**Exercise text**
....................
While serving in the Senate, Bullard sponsored legislation aimed at preventing cyberbullying, which allows schools to "discipline a student for cyberbullying if the student uses a computer, computer system, or computer network owned by a school." He criticized efforts by the legislature to reduce funding for Florida Virtual School while simultaneously allowing private companies to offer virtual education, noting, "We spend all of this money, time and energy to beef up our own virtual program, Florida Virtual School, and all of a sudden, we are cutting them and allowing outside providers nationwide to come in and take a chunk of the pot of money."

After court-ordered redistricting, Bullard found himself drawn into a more competitive senate district in 2016, based around Kendall in southern Miami-Dade. He was defeated by Republican State Representative Frank Artiles in the general election, 51 to 41%.

===Controversies===
State Senator Bullard, on a trip with Black Lives Matter touring the Middle East, was photographed with a member of the Popular Front for the Liberation of Palestine, an organization listed on the State Department's list of designated terrorist organizations. Those images were shared on social media by the group that coordinated Bullard's trip. Bullard said that he did not know until after the West Bank trip that its tour guide, Mahmoud Jeddah, was affiliated with the Popular Front for the Liberation of Palestine. However, during the same trip Didier Ortiz, a Green Party candidate for the Fort Lauderdale City Council, posted on Instagram a photo of Jeddah and noted his PFLP affiliation. (Ortiz also said in another Instagram posting from the trip, from a checkpoint in Hebron, that “Zionism must be eradicated.”) During his visit, Bullard also met with a co-founder of the BDS movement Omar Barghouti.

In 2016, Florida passed a bill to prevent the state from doing business with companies participating in boycotts of Israel. Similar anti-BDS bills have also passed in a dozen other states across the country. State Senator Dwight Bullard voted against the measure twice in the Governmental Oversight and Accountability Committee, the only nay-voting Senator. However the Bill passed through its committees and was subsequently passed by the Florida Senate in the 2016 session, where Bullard changed his vote to yes. Bullard initially opposed the anti-BDS legislation because he viewed it as a violation of free speech that he said “screams un-American.” Bullard told The Electronic Intifada he was ultimately “bullied” into voting for the law. “It was the first time I felt pressured to vote in a particular way,” he recounted, adding, “there are probably three or four votes that I’ve taken in my tenure in the legislature that I’m very uncomfortable with having taken.” The anti-BDS vote “is easily in the top three,” he said.
....................
**Data for review**
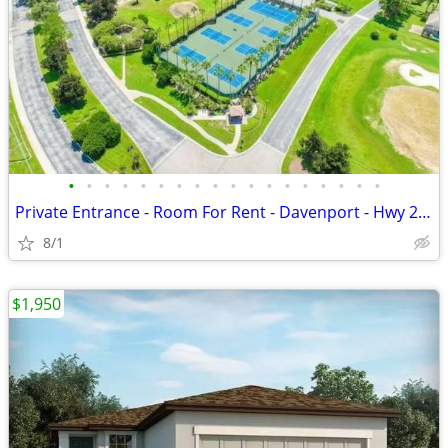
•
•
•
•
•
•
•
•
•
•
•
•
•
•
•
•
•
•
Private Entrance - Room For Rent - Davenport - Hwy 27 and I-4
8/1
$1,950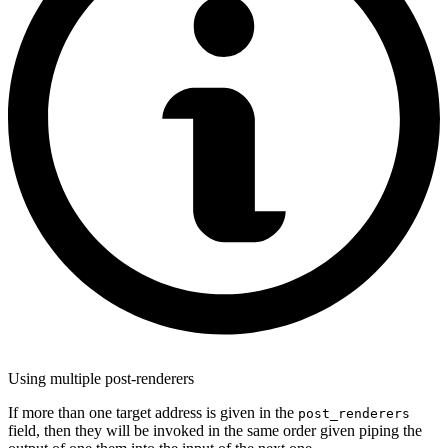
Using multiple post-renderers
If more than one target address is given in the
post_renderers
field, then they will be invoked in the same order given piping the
....................
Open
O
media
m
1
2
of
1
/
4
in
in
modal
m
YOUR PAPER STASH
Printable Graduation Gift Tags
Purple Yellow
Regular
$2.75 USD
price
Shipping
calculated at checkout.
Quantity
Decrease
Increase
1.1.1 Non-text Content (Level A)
....................
**Exercise requirements**
Continue the text about Dwight Bullard's Senate career from the point where it stops.

**Final answer**
The Florida Elections Commission (FEC) fined Bullard $2,000 for two counts of filing incomplete reports in 2013 and 2014 after the Division of Elections sent him at least six letters asking him to update his reports. Bullard's reports claimed he raised no money for his re-election campaign and he filed the form without a signature. The commission concluded that his actions were a "willful violation" and unanimously agreed to assess the fines. In May, the commission also fined Bullard $5,000 for five violations from 2013 to 2015 for also filing incomplete elections paperwork. Bullard had been charged with failing to fix several incomplete reports — even after being told how to do so according to the commissioner's staff. Because Bullard knew of the problem and failed to act, he was found in “willful violation” of the law and fined $1,000 for each of five reports from 2013 to 2015. Bullard was unavailable for comment at the time of the investigation due to "out of country travel" according to the senator's staff. Bullard, who serves as his own campaign treasurer, stated to the Miami Herald, "It has happened to me in the past. It's unfortunate. It's painful...They definitely sent notices out but, between session, the school year and campaigning, my priorities are focused on other things and I missed the deadlines."